Петр между тем не прерывал обыкновенных своих занятий».
Отношение к делу царевича Алексея и его гибели для власть имущих было некой проверкой добропорядочности историка. Страшный эпизод в судьбе династии воспринимался августейшей семьей чрезвычайно болезненно. В своем натуральном виде он не должен был выйти на свет.
Еще в декабре двадцать шестого года молодой император посетил главный архив министерства иностранных дел. Сопровождавший его сенатор Дивов записал в дневник: «…Мы прошли в секретное отделение, заключающее личные бумаги царской фамилии и уголовные дела разных времен, начиная с дела царевича Алексея при Петре Великом.
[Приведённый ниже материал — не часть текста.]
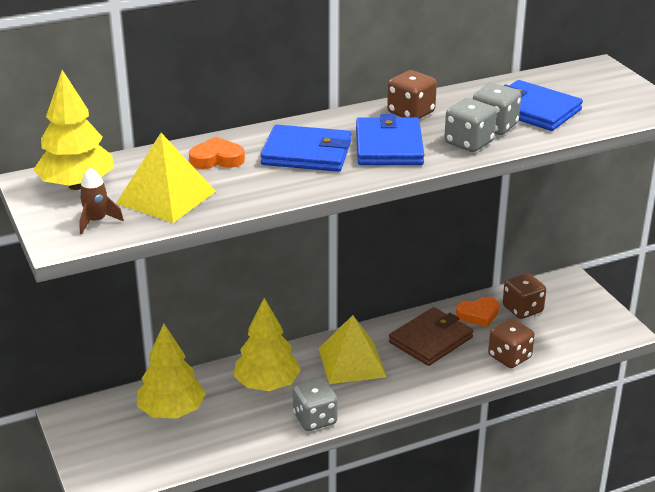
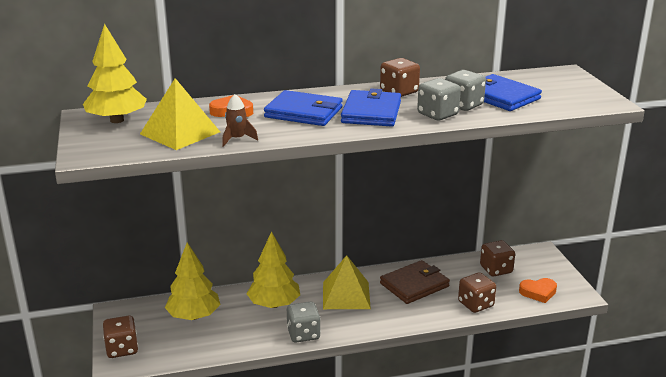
camera: 10 degrees right, 5 degrees down
brown rocket [79,167,124,235] -> brown rocket moved to [222,94,258,147]
orange heart [456,297,499,327] -> orange heart moved to [519,278,557,303]
none -> brown dice [103,315,138,358]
Император приказал не топить эту комнату и сделать в ней железные ставни, заметив, что в нее могут влезть и выкрасть бумаги. Это замечание видимо поразило вице-канцлера. Император взглянул на меня и сказал графу (Нессельроде, — Я. Г.), что он не подозревает всего, на что способны люди. Осматривая этот отдел, его величество с ужасом вспоминал о пытках, которые вынес царевич Алексей».
И Николай, и Уваров, и большинство государственных лиц прекрасно знали правду о смерти Алексея. Но от историков требовалась благостная ложь.
Пушкин лгать не умел…
Когда — уже после смерти Пушкина — Полевой представил Бенкендорфу свою рукопись, Александр Христофорович обратился к императору: «Я читал доставленное мне Полевым начало его „Истории Петра Великого“. Оно очень хорошо и написано в таком духе и таким слогом, что нельзя не желать, чтобы ему доставлена была возможность вполне развернуть талант свой…» Он снова ходатайствовал о разрешении Николаю Алексеевичу работать в архивах.